この世の中に散らばっている純粋なもの、それは愛だと私は思っている。人それぞれさまざまな形があるけれど、誰かを慈しみ、愛することは何物にも何事にも置き換えられない、心から涌きあがる純粋な感情である。もう愛だの勇気だのおなかいっぱいだと思っていたけれど、この『DUET』というアルバムは純粋にいいと思えた。自然と滲み出る優しい暖かさがとても沁みたから。

 

なるほど、じゃあこれは Chocolat & Akito 夫妻の愛が詰まった多幸感溢れる一枚なんだろうなあと侮ることなかれ。1曲目「one」から、その期待は良い意味で大きく裏切られる。なんと、いきなり失恋するのである。しかし、ここで指す失恋は、復縁できないといった修正不可能な失恋ではない。恋から卒業して、愛へと変化する様子を歌っている。もう相手なしでは生きていけないと確信した瞬間に、恋が本物の愛へと変わり、自然とふたりがひとつになる。「この世界を見つめると/言葉が奪われた/沈黙の中/孤独の中/確かな愛だけ/強く感じる」という描写は、相手の存在がどん底で真っ暗な絶望の中でも明るく照らしてくれる道しるべとなるということを言いたいのだろう。ボサノバのように鳴り響く曲調も相まって、ありふれた日常にある普遍的な愛にパッと明るさや彩りを与えてくれる。

 

そして、この曲は Akito(Vo/Gt) ことソングライターの片寄明人がもうひとつ掛け持つ Great3 の「彼岸」と表裏一体になっていることにお気づきだろうか。「彼岸」も恋から愛へと変化する楽曲なのだが、相手を“死”という体験をもって失ってから本当に愛していたことを確信している。片寄自身、オフィシャルサイトで次のように語っている。「「彼岸」の直接的なテーマは、結果的に活動休止タイミングと重なってしまったデビュー前からのGREAT3のマネージャー突然の逝去から始まり、この約7年間に両手では数え切れないほど自分の身に起きた、大切な友人達との別れです。そしてそのいくつかの哀しみは白根賢一とも共有してきたものでした。ラブソングと言っても、この世を去っていった人達へのラブソングです。
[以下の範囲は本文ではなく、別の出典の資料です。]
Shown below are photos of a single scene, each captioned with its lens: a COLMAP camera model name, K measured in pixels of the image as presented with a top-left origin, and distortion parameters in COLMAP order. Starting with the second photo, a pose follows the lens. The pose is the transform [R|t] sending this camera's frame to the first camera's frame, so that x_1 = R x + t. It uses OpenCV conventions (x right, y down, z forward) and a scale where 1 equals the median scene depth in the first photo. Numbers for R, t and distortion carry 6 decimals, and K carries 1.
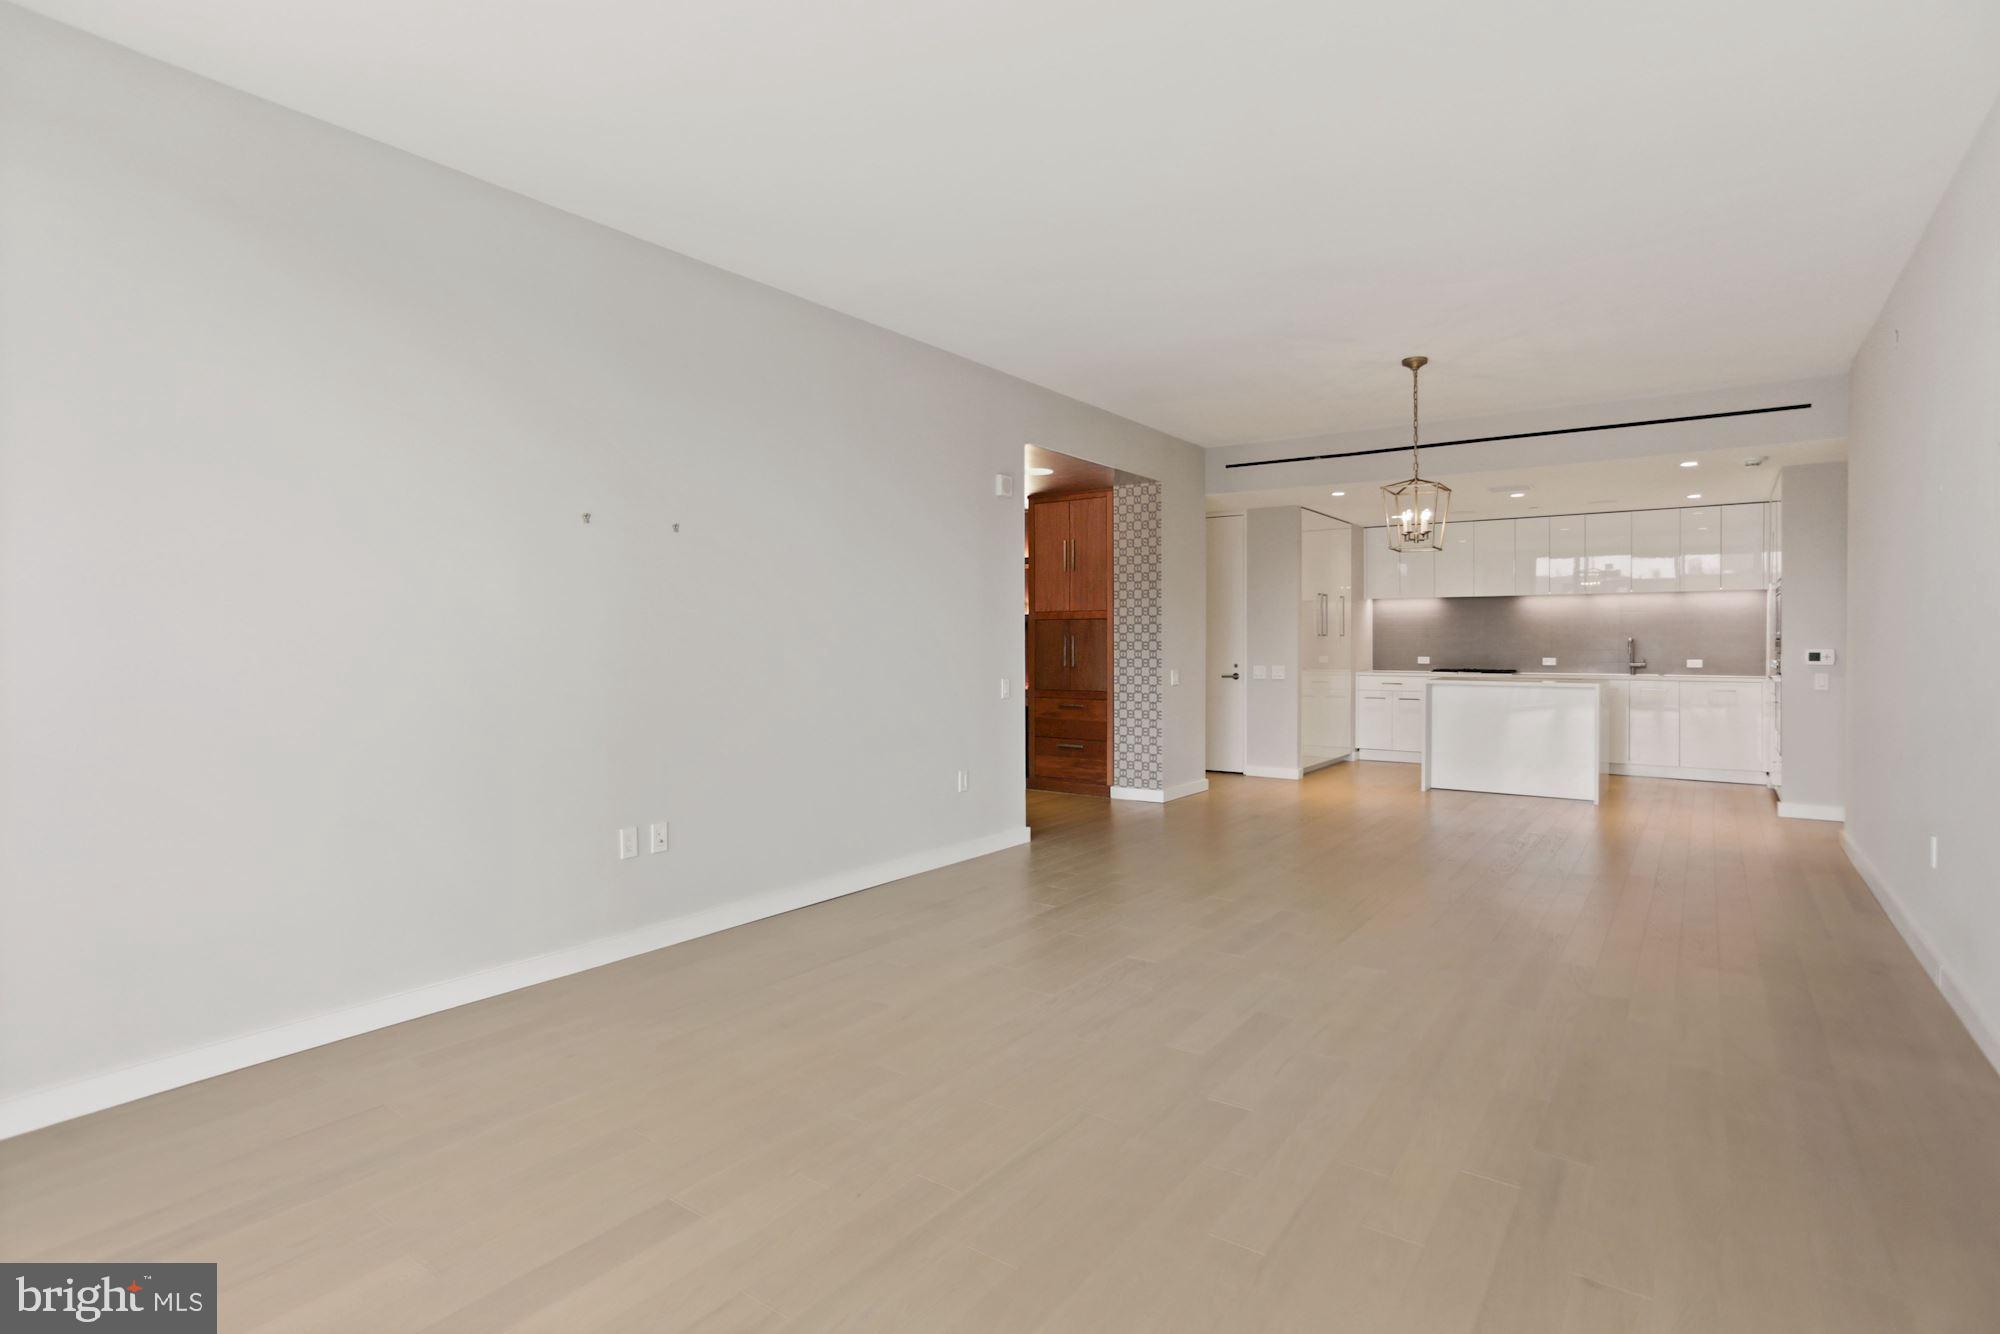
lens RADIAL K [[962.3, 0, 1078.1], [0, 962.3, 645.8], [0, 0, 1]] dist [0.048805, 0.000122]
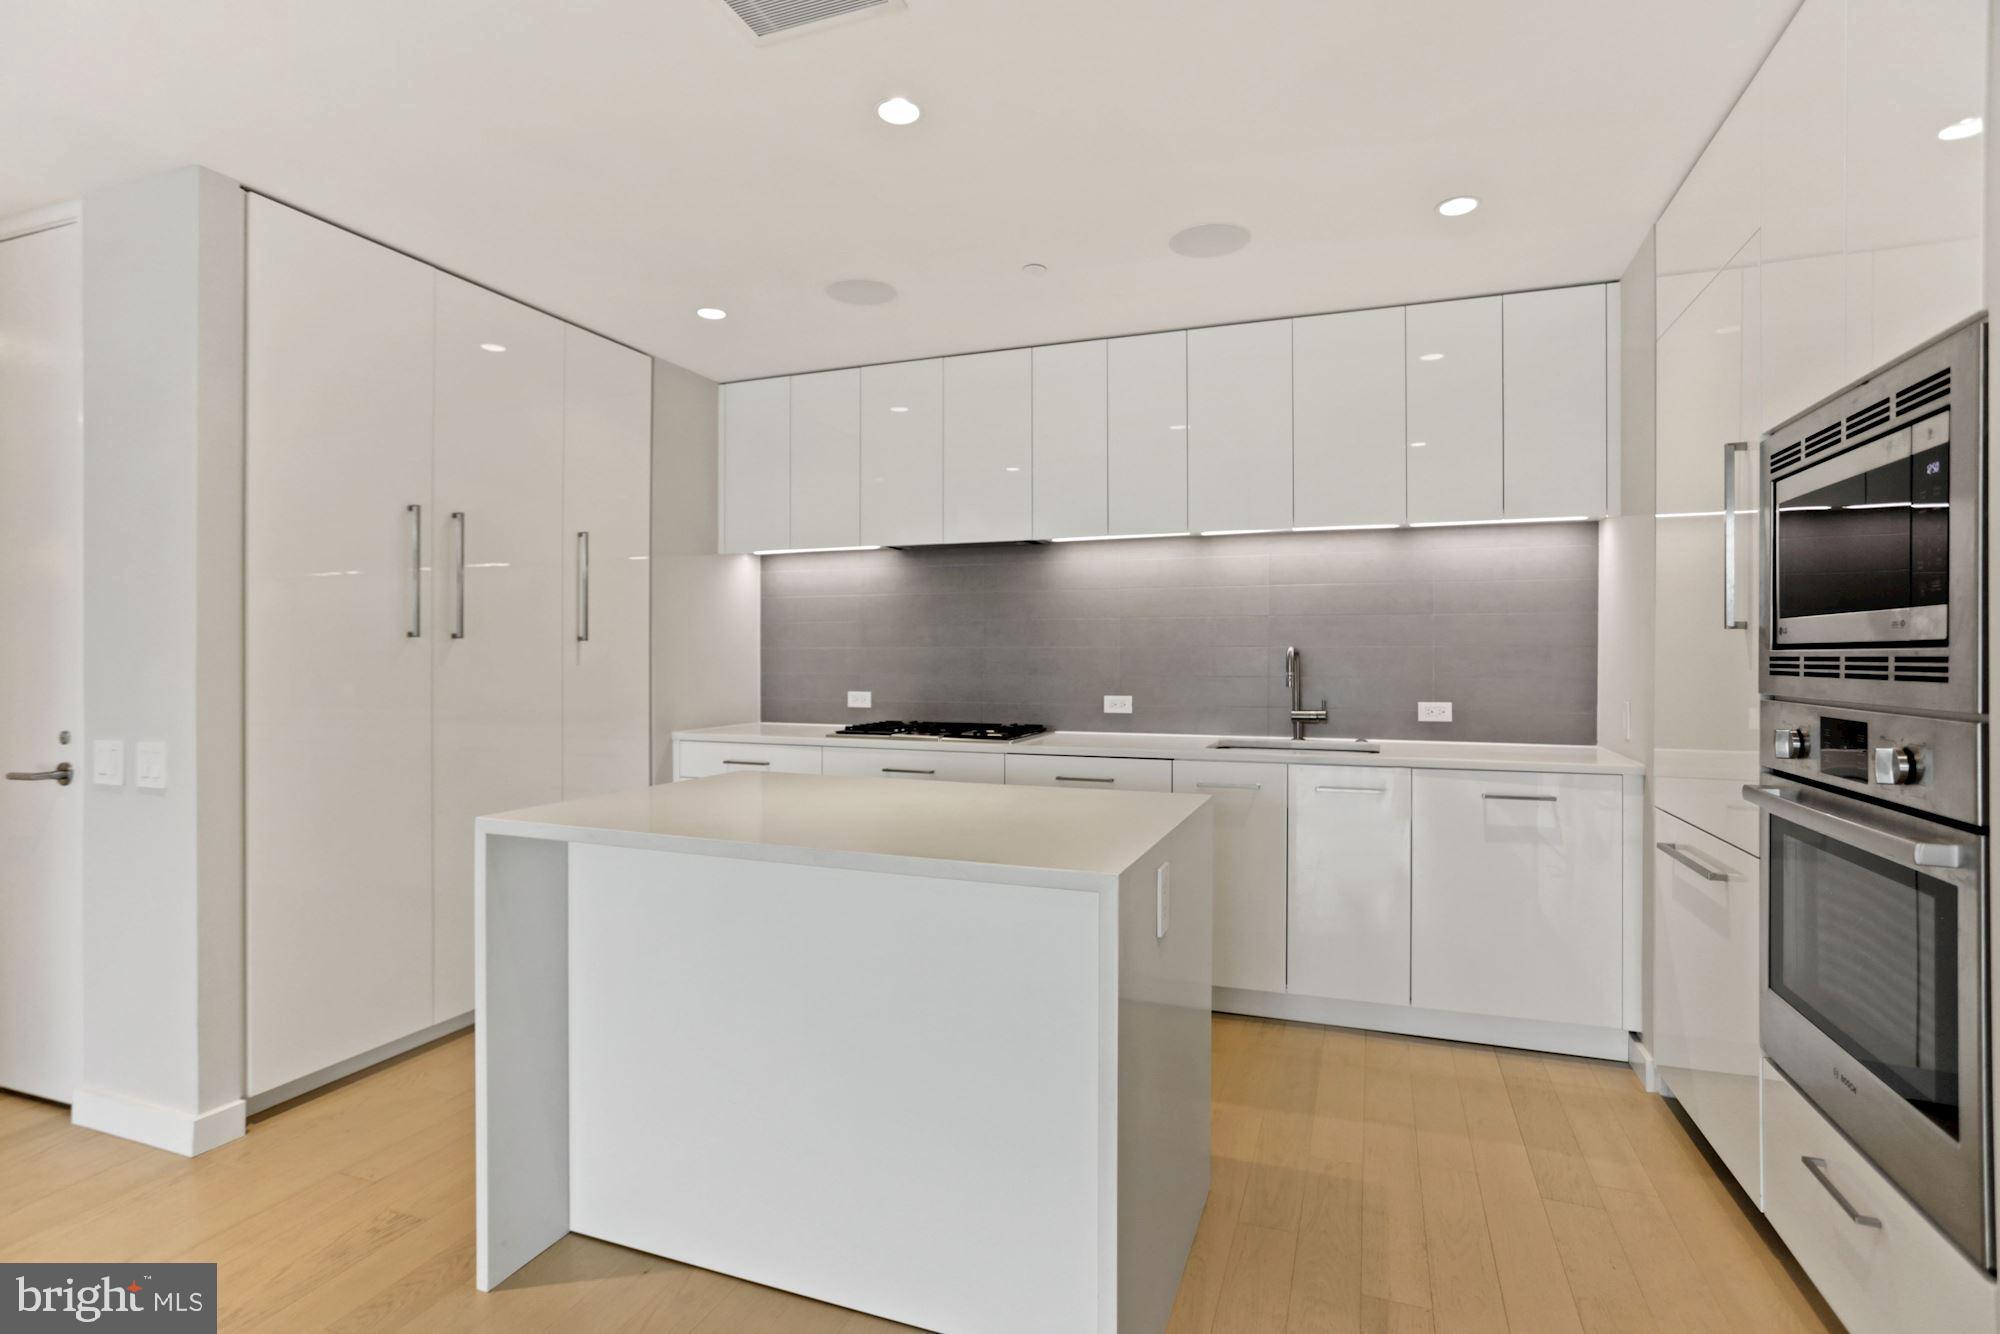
lens RADIAL K [[990.1, 0, 968.5], [0, 990.1, 654.2], [0, 0, 1]] dist [-0.005364, -0.000265]
pose [[0.983554, 0.001562, 0.180608, 0.422188], [-0.000310, 0.999976, -0.006960, -0.002998], [-0.180614, 0.006790, 0.983531, 0.730064]]
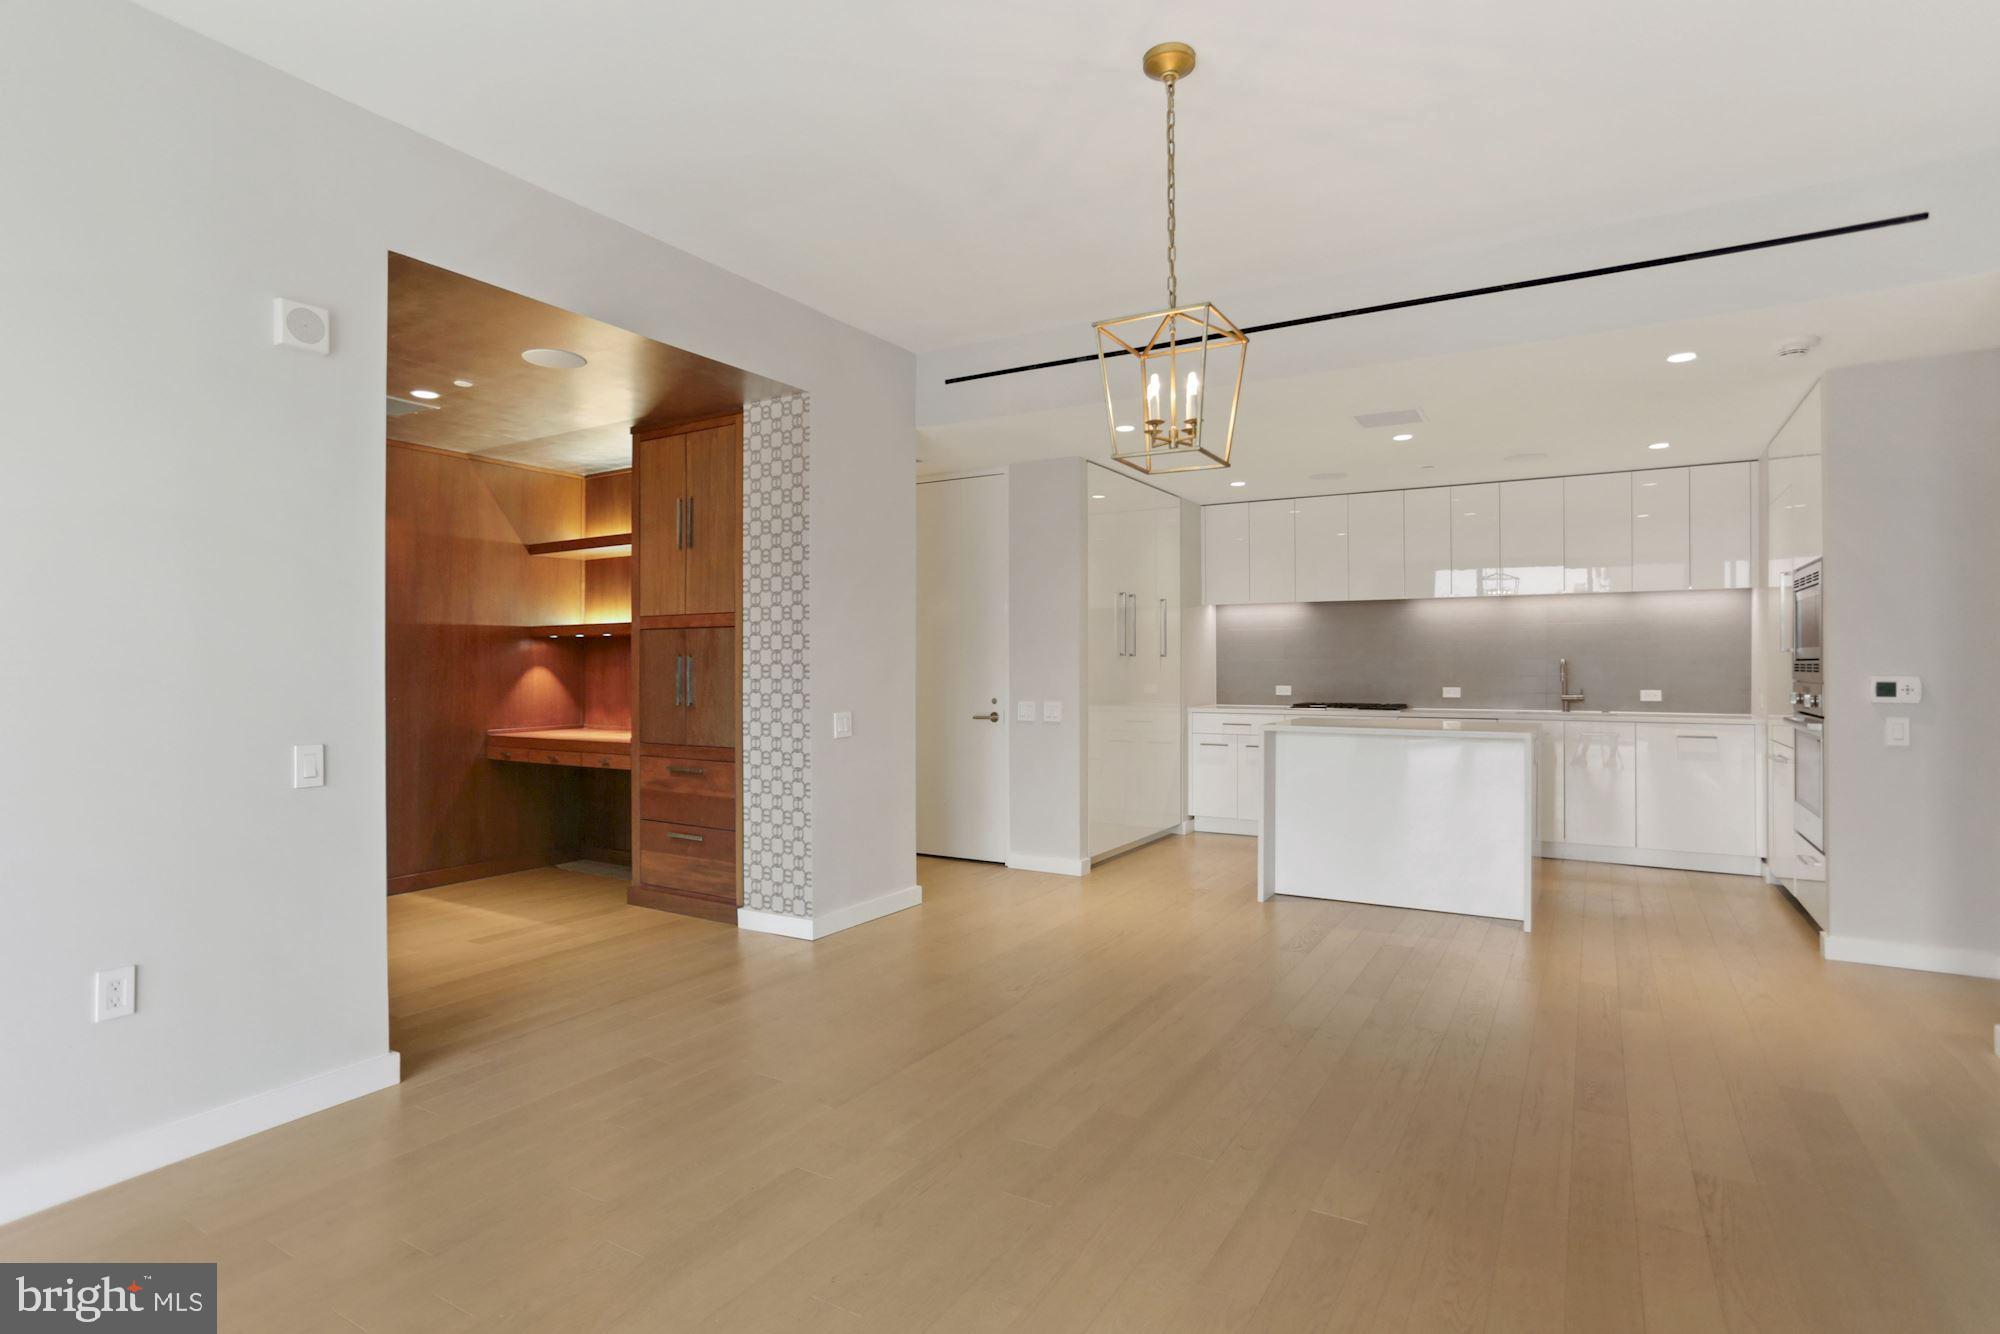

」

 

同じラブソングとはいえ、ここまで幅を持たせて歌詞を書ける片寄はやっぱり素晴らしく、5年9ヶ月待たせた私たちに最高の音楽を届けてくれたと言っても過言ではない。『DUET』というタイトルからもわかる通り、夫婦をテーマにし、今作のキー曲「One」をいきなりはじめにもってくる演出も私たちを放っては置かない。気持ちのいい憎さ。

 

そんないじらしさを思う存分発揮しているのは、4曲目の「Daddy Daddy」。4つ打ちのドラミングから始まるダンサブルチューンに合わせて、愛しいが故にしてしまう喧嘩の様子を可愛く歌っている。けれど、「Daddy Daddy Daddy Daddy 赦しこそ愛」と言い切ってしまう彼らは大人だ。まだまだ子ども(といっても23歳)の私にはまだわかりかねる世界だ…。

 

そして、今夏多くの豪華ミュージシャンによってリミックス及びミックス・アレンジが施されたことでおなじみの「扉」。シンセサイザーの突き刺さるようにまっすぐで軽快なサウンドは、どこかDaryl Hall & Oates、Talking Heads といった80’sニューウェイヴのファンキーな印象も、50’sオールディーズの印象も受ける。

 

音は、過去に存在した古き良き時代のものを奏でているのに対し、出だしの歌詞は「閉じた扉は/無理にこじ開けず/執着しないで/開かれた扉/きっとその奥に/何かある」というように、様々なしがらみから解き放たれよう、未来へ向けて歩き出そうとする姿が見える。扉という言葉自体、次のステージへ進む通過儀礼のような意味も持つし、心のスイッチのような意味も持つ。おそらく聞き手に意味は委ねているのだろうけど、「知れば知るほどなんで/何も言えなくなるんだろう/まるで子供のように/無邪気になりたい/誰に笑われてもいい/後悔したくない/泣きっ面に蜂だって/少しでも前に進もう」と歌詞にあるように前進する人びとへ向けての応援歌のようだ。

 

冒頭で、もう愛だの勇気だのおなかいっぱいだと話したが、命の危険に曝されると家族の安否が気になるし、不安になると誰かの声を聞きたくなる。やっぱり根底には、豊かな愛が潜んでいる。そんな純粋無垢な気持ちを忘れたくないし、愛に触れるときのように、様々なしがらみから脱して、純粋に楽しく音楽を聴いていたあの頃の自分に戻れたような気がした。